When the client wants x product by a certain date, do you split it up into sprints and have the client pay for each iteration piecemeal as milestones?
Shouldn't you be finding a way to give them “x product by a certain date”? Managing how that happens is your job as the freelancer. If you decide to employ and Agile strategy to plan out your own work that's only fine if the client gets “x product by a certain date”.
I will show you what that conversation might feel like from your client's perspective if you're bothering them with agile details when they thought they had paid you to worry about the details of how it gets done.
Scene opens to a pizza restaurant, a hungry customer comes in to order a pizza and speaks to the worker behind the counter:
Customer: Hi, I'd like to order a large pepperoni pizza please. I am so hungry I couldn't even make it home to eat!
Worker: Well you're in the right place! Here at Petey's Pizza we practice a kitchen methodology called 'FRAGILE' and it's guaranteed to help reduce kitchen mistakes and produce good food of consistent quality!
Customer: Well that sounds great, how long until it's ready?
Worker: Well see, we don't think about a pizza as one big recipe, we like to think about a pizza as a series of steps. This means that we can use your customer feedback to shape how this pizza turns out at any stage during the process…

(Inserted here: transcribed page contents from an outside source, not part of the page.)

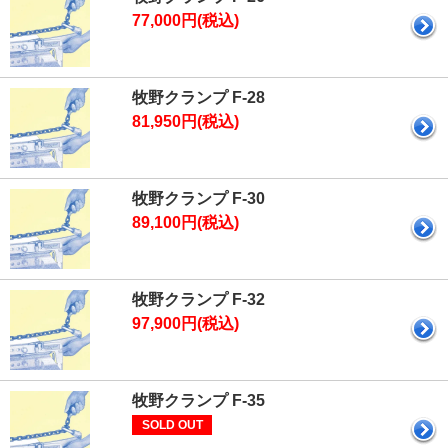
77,000円(税込)
牧野クランプ F-28
81,950円(税込)
牧野クランプ F-30
89,100円(税込)
牧野クランプ F-32
97,900円(税込)
牧野クランプ F-35
SOLD OUT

Customer: Okay, I just want whatever a 'regular' pepperoni pizza is…you know? Just do it like you would normally do it, and let me know when it's ready OK?
Customer, satisfied that the pizza is now being prepared, sits down and begins reading.
Worker: Excuse me, I've prepared a list of the various ingredients we'll be using in the dough and I've written these here with the prices per ingredient right beside the amounts. Before I move ahead with this next phase, can you please sign off on these ingredients, amounts, and prices? Do these look okay to you? I want to make this as easy for you as possible but I can't really begin making the dough until I have that approval to go ahead into the next phase.
Customer is slightly annoyed at being interrupted, blindly approves all ingredients, amounts, and prices, and returns to reading and waiting. Minutes pass…
Worker: Excuse me, I'm just about to start topping the pizza, but before I continue I just want your feedback on the dough. Does this look right to you?
Customer: I don't know what looks right, you're the professional aren't you? Why are you asking me the customer? I only know what it should look like when it's ready to eat. How long until it's ready for me to eat?
Worker: Oh don't worry, these steps are more of a formality than anything, you don't need to worry about this pizza's overall completion timeline. Look, I've already moved from the 'making the dough' phase into the 'topping' phase, we'll be in the next phase before you know it!
Customer: Okay, just please let me know when it's done.
Some time passes, pizzas enter the oven, and pizzas leave the oven, but none of them are the large pepperoni the customer is waiting for.
Worker: I'm so sorry, this pizza is taking more cheese than I originally anticipated, we need to revisit the ingredient list again and make some changes to the amounts. Let me draw up a new list of ingredients, amounts, and prices for you so we can still get the pizza to you on time…
Customer annoyed at being interrupted from their reading again, answers.
Customer: Look, I'm so hungry right now—just add whatever cheese you need to make a normal pizza!
Worker: Don't worry, this FRAGILE methodology is proven to produce the highest quality results on-time, nearly every time™. It's rarely failed, and when it does it's always the kitchen's fault, not the methodology. Just be patient and everything will be OK.
More time passes, and the pizza has still not gone into the oven
Customer: How's that pizza coming along?
Worker notices problems with the dough from the first few pizza prototypes they baked and realizes they simply need to take the project back to the 'make the dough' phase. Customer dies of hunger waiting for pizza.